Book Review: The Water Knife by Paolo Bacigalupi

he Water Knife by Paolo Bacigalupi

Hardcover, 371 pages Published May 2015 by Knopf

So this is the first entry in my eco-horror/dystopia-a-thon. Also my first time checking out Bacigalupi who I have known for awhile would likely be up my alley. Known for writing novels that depict a future destroyed by climate change. His Wind-up girl that took place in a drowned Bangkok of the future is one of the best reviewed sci-fi novels of the century so far and already considered a classic in the making.

Lets get something out of the way, if you are a climate change denier you are (dangerous and) not likely to enjoy this book although I don't think you are the target audience of this book. This not-so-far in the future novel is a glimpse into the future of the american Southwest if we don't turn things around. The author is known for his sci-fi, and certainly it is speculative but had this exact same novel been written by someone not effected by the genre ghetto this novel would be taken as seriously as it has every right to be.

The Water Knife is about an all to real future we face. This novel is about the life that depends of the flowing stream of the Colorado river. Colorado, Arizona, Nevada and southern California all depend on the mighty river. Every city, and small town along the way do as well. I have to think about with every drop of water I drink, bath or use to cook. You see I live in San Diego at the end of the supply chain of the same Colorado River.

In this dystopia government agencies fight and over water rights and Arizona has recently lost most of the water it depends on. The borders are closed between states, Arizona is dealing with Mad Max extra like Texan refugees and Nevada and California are taking drastic steps to keep refugees out. We see this through an excellently plotted array of characters who each could have supported their own novels. The most interesting is an enforcer doing dirty deeds for Nevada named Angel Velasquez who works for a brutally intense woman behind the Nevada water authority named Catherine Case. She is hearing rumors of a new water source in Arizona perhaps an ancient aquifer. The maguffuin becomes the water rights in question.

So at this point Angel has to travel across this awful messed up future Arizona that has fallen into chaos. There he meets Lucy who is a reporter cover the violence and death on the other side of the Arizona border. There are other characters fellow 'Water knifes' and refugees. This is not just a tale of political intrigue there is violence, betrayal, romance desperation and excellently plotted tale of the best things in story telling parallels and reversals.

I am sold on Bacigalupi as a story teller. I think this is an important novel that already has a wide audience but considering the vision of the future it presents deserves a wider look. Here in the southwest this should be required reading. Sure it is a dystopia and as such it exaggerates to clarify but the book was well researched. If we don't want to see this world become a real thing, then we need to make sure more people check it out.
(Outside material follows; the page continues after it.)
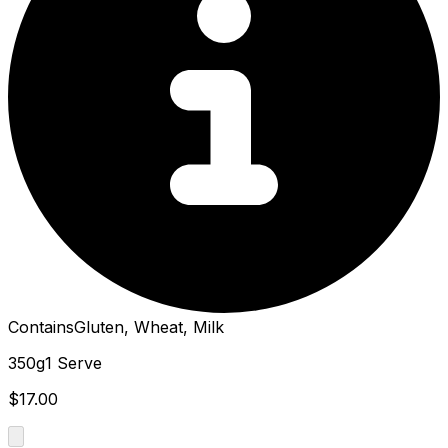
Contains
Gluten, Wheat, Milk
350g
1 Serve
$17.00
Some might consider this book preaching to the choir. I feel on the issue of climate change there is no such thing. Most of you who understand it is a problem have taken very little time to think about what all this means for our future, your children's future. If you are in the so-called choir then perhaps a little more time and thought into what you buy and more importantly what you eat would be in order.Just my opinion.